Sustainability is evolving to encompass myriad human health and business issues central to the office of tomorrow, a core theme in Emanuela Magnusson’s (Bloomberg L.P.) keynote address. As Magnusson put it, investment in office design has a profound impact on a company’s biggest asset: its people. So, sustainability is increasingly valued and even integral to the bottom line, in part because transparency efforts like the Michael Bloomberg-chaired Task Force on Climate-Related Financial Disclosures and the Environmental, Social and Governance (ESG) data now on Bloomberg terminals.
The afternoon of lectures and panels explored the forces shaping the 2050 office from three different perspectives. Here’s a look at the highlights:
Designing the next-gen retrofit
With existing buildings presenting the biggest hurdle in NYC, Rafael Pelli (Pelli Clarke Pelli Architects) and Emma Stanley (Vidaris) presented a test-case design to push the boundary on tenant retrofits – in this case, for none other than Urban Green. Pelli emphasized that the power of incremental change is cumulative effect, and this project showcased just how far we can already push tenant retrofit strategies for 80 x 50.
- Pelli and Stanley highlighted critical design features, including insulation over code, acrylic window inserts, air monitoring, LED installations, highly tuned controls, and a focused effort to bring down plug load.
- The result: the team cut energy use in half, with innovative tenant engagement strategies to tackle envelope improvements and plug load.
Aligning owners, tenants and managers
Achieving HQ2050 will require a concerted effort from landlords and tenants, with the latter often representing as much as 60 percent of energy use in a typical commercial office building. The day’s first panel addressed the challenge of aligning these players, with frontline experience from Dan Egan (Vornado), Jonathan Flaherty (Tishman Speyer), Emily Kildow (Taconic Management), and Dana Schneider (JLL).
- The lease process is critical, the panelists agreed, as the timeline is tight and, once settled, leases are rarely changed even on renewal.
- While demand response can be a tenant’s friend, submetering can help or hinder based on how it’s implemented.
- Dive into the group’s discussion of submetering, incentives, and other strategies for aligning owners, tenants, and managers in our in-depth recap of the panel here.

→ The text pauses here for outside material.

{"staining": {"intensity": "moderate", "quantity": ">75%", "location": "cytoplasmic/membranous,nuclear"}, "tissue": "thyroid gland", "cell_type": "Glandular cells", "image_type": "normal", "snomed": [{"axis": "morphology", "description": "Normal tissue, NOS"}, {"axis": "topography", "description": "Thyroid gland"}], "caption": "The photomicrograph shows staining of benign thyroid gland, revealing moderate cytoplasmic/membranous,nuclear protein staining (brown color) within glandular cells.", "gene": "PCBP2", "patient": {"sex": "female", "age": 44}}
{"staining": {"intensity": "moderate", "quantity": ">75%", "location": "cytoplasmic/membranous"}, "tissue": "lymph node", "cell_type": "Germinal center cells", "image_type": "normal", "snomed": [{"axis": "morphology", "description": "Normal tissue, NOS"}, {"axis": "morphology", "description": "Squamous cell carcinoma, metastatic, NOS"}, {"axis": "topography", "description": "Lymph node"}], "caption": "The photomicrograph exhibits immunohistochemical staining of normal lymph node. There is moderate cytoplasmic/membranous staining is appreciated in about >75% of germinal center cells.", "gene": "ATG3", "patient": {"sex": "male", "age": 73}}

Bringing the client into the fold
How do we achieve client buy-in for the sustainable office? Zachary Edelson (The Architect’s Newspaper) moderated the final panel discussion of the day tackling this question with Michael Kocher (Behnisch Architekten), Michael Szabo (Diamond Schmitt), and Jan Willemse (ZGF).
The three architects emphasized the design team’s role in educating clients and re-calibrating expectations:
- showing performance relative to peers,
- framing the value of sustainability in terms that are culturally resonant for the client, or
- taking an illustrative approach that shows clients how sustainability concerns are addressed.
John Gilbert (Rudin) capped off the conference by heralding the advent of more-intelligent building management systems to leverage a wealth of data toward energy and cost savings. Gilbert alluded to 55 Broad Street – Urban Green’s new home – as the “grandfather of smart buildings,” an ideal base as we continue to engage the Urban Green community in making HQ2050 a reality in the years ahead.
Special thanks to all our speakers and moderators, to M.C. Julie Nelson (BKSK Architects), and to Bloomberg L.P. for graciously hosting the half-day event at its LEED Gold New York headquarters.